Culinary Tourism in the Era of Global Logistics

It is hard to believe, but Tsuruoka, a coastal city of little more than 100,000 people in Yamagata Prefecture, has been designated a UNESCO City of Gastronomy since 2014.  And the designation really shows in the local food.  From locally harvested rice, fresh seafood from Sea of Japan, to locally branded beef, chicken, pork, and vegetables, the ingredients are of top-quality.  They are cooked in what are countlessly emphasized as truly local ways, steeped in local traditions, and supposedly unique and not found anywhere else in the country.  Local chefs and hotel staff are undoubtedly proud of the culinary tradition.

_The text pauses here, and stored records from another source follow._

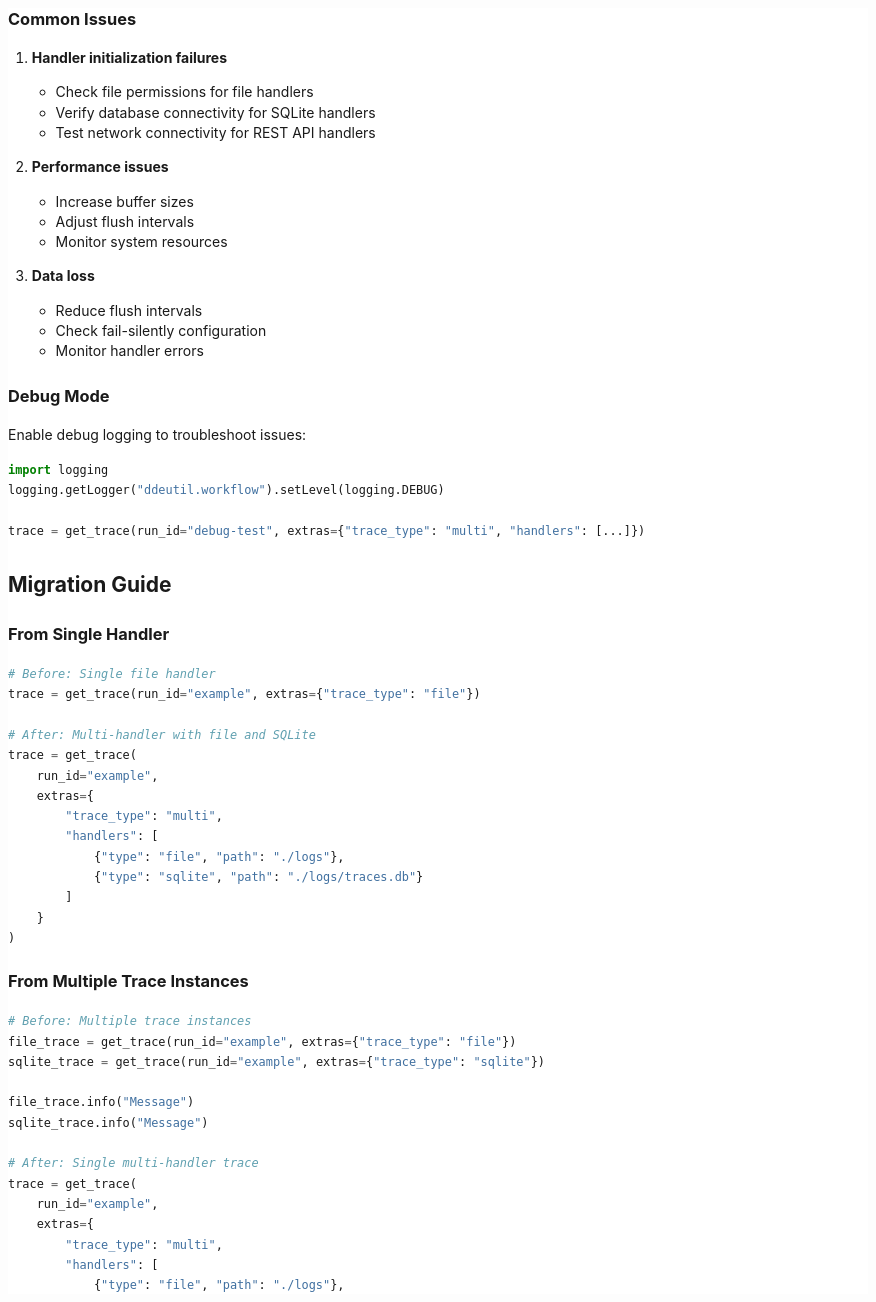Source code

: ### Common Issues

1. **Handler initialization failures**
   - Check file permissions for file handlers
   - Verify database connectivity for SQLite handlers
   - Test network connectivity for REST API handlers

2. **Performance issues**
   - Increase buffer sizes
   - Adjust flush intervals
   - Monitor system resources

3. **Data loss**
   - Reduce flush intervals
   - Check fail-silently configuration
   - Monitor handler errors

### Debug Mode

Enable debug logging to troubleshoot issues:

```python
import logging
logging.getLogger("ddeutil.workflow").setLevel(logging.DEBUG)

trace = get_trace(run_id="debug-test", extras={"trace_type": "multi", "handlers": [...]})
```

## Migration Guide

### From Single Handler

```python
# Before: Single file handler
trace = get_trace(run_id="example", extras={"trace_type": "file"})

# After: Multi-handler with file and SQLite
trace = get_trace(
    run_id="example",
    extras={
        "trace_type": "multi",
        "handlers": [
            {"type": "file", "path": "./logs"},
            {"type": "sqlite", "path": "./logs/traces.db"}
        ]
    }
)
```

### From Multiple Trace Instances

```python
# Before: Multiple trace instances
file_trace = get_trace(run_id="example", extras={"trace_type": "file"})
sqlite_trace = get_trace(run_id="example", extras={"trace_type": "sqlite"})

file_trace.info("Message")
sqlite_trace.info("Message")

# After: Single multi-handler trace
trace = get_trace(
    run_id="example",
    extras={
        "trace_type": "multi",
        "handlers": [
            {"type": "file", "path": "./logs"},
```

However, for the travelers from a metropolis from Tokyo, it is often hard to find the uniqueness to be a strong sell.  Not that the food is not special.  Travelers would not hesitate to agree that the local food in Yamagata is a result of local traditions.  But they are not unique as they can be found as easily in Tokyo as they are in Yamagata.  In the city of 30 million plus, cuisines from all over the country and the world vie for attention, and there certainly are no shortage of eateries, both high-end and low, advertising the most authentic Yamagata ingredients and cooking styles.

So as the travelers roamed around the prefecture looking for interesting things to eat, one thing often on the mind was whether the foods being sold locally are truly available in Tokyo.  Once those that are available in Tokyo are excluded from being sought out, the list of things to eat dwindle down to something quite limited.  More often, eating local food became an exercise not so much in eating what is only locally available, but enjoying what can be had elsewhere in a truly local environment.  The atmosphere of "eating locally" became more important than "eating local foods."

Such mindset is certain to become more ubiquitous in the near future.  As ecommerce develops, cities no longer need many retail outlets to enjoy products from across the world.  Japan, in particular, with its short distances, excellent transport infrastructure, and tireless logistic operators, can easily and cheaply ship products from one end of the island chain to the other within a day or two, in mint conditions, refrigerated if needed.  It simply makes no financial sense for people to travel physically to the other end of the country to enjoy foods that they can get more conveniently and inexpensively at home, thousands of miles away.

The development of such convenient logistics is in some ways bad news for places like Tsuruoka that pushes food as the mainstay of the local tourism industry.  If food can be transported nationwide and worldwide to be enjoyed in qualities as high as what can be had locally, many people, with their busy lives and plenty of choices in terms of tourist destinations, simply would not choose to go to a place that only has good food to offer.  Even as the local food becomes more famous and popular, the trickle-down effect would remain limited as the local hospitality industry do not benefit from success of culinary exporters.

To spread the benefits of the strong local traditions, there are still means that the local government and industry can use, luring in tourists to visit physically even if food is not longer so unique.  One is, as noted briefly above, the ability to accentuate the local atmosphere as a necessary ingredient to the local food.  By stressing the culture, people, and places behind the food, culinary tourism can still take off by giving tourists the full experience of how food is made.  The tourists should be made to believe that eating local food is just part of the whole experience, and the rest of experience needs to be had locally, there and then.

The other means is constant innovation.  The spread of foods to locales outside where it originates takes time.  Marketing them, making them popular and trendy, followed by establishing necessary supply chains could take years.  Thus, while currently famous dishes are busy making rounds in other places, the locale should not simply sit and reap the harvest of currently famous dishes' success.  They should invest in creating new dishes that has future potential of widespread popularity.  While existing dishes are eaten in other locales, true gourmet hunters can be enticed to come physically and enjoy lesser known new dishes.

Finally and perhaps contradictorily, local foods should hunt for opportunities to export its cuisine to places where they are not yet so widely known.  If e-commerce reduces foot traffic to where the foods originate, the lost income can be made up by shifting local labor force to double down on marketing and selling local foods to more places.  For a place like Tsuruoka, the brand name of UNESCO City of Gastronomy is already there to be used in the marketing efforts.  If it can use the international recognition to get its foods accepted more widely abroad, then living standards will continue to increase even if tourist numbers decline.